++++ Data excerpts ++++

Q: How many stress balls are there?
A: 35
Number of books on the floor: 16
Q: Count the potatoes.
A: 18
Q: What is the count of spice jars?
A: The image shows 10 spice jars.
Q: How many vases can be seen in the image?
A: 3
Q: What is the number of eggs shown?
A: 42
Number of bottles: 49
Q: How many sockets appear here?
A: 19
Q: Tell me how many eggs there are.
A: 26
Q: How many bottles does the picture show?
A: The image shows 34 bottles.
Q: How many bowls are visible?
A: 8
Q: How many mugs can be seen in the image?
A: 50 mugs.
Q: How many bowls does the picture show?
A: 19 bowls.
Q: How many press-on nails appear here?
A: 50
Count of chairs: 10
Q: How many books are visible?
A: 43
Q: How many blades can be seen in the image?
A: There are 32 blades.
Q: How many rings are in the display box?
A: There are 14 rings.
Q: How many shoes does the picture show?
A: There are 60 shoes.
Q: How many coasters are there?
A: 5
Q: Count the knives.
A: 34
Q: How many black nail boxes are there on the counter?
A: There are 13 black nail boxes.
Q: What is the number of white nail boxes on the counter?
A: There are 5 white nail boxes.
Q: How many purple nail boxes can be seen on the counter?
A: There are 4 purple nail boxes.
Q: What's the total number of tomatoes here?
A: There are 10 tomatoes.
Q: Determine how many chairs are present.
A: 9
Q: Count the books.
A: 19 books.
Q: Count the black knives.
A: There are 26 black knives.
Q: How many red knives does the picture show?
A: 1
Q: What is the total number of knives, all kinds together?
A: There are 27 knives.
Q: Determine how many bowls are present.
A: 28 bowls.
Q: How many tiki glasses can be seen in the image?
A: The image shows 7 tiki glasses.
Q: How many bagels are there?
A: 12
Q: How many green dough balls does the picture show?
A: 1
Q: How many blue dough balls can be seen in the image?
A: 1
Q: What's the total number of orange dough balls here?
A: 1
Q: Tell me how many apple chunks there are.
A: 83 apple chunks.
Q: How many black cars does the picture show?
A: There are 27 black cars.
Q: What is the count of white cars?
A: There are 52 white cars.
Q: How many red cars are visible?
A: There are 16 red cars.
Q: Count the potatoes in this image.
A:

++++

## Exercise brief
Reproduce word for word every line of the entries from the one containing "Q: Count the potatoes." down to the one containing "Count of chairs: 10", including both of those lines.

## Solution to this problem
Q: Count the potatoes.
A: 18
Q: What is the count of spice jars?
A: The image shows 10 spice jars.
Q: How many vases can be seen in the image?
A: 3
Q: What is the number of eggs shown?
A: 42
Number of bottles: 49
Q: How many sockets appear here?
A: 19
Q: Tell me how many eggs there are.
A: 26
Q: How many bottles does the picture show?
A: The image shows 34 bottles.
Q: How many bowls are visible?
A: 8
Q: How many mugs can be seen in the image?
A: 50 mugs.
Q: How many bowls does the picture show?
A: 19 bowls.
Q: How many press-on nails appear here?
A: 50
Count of chairs: 10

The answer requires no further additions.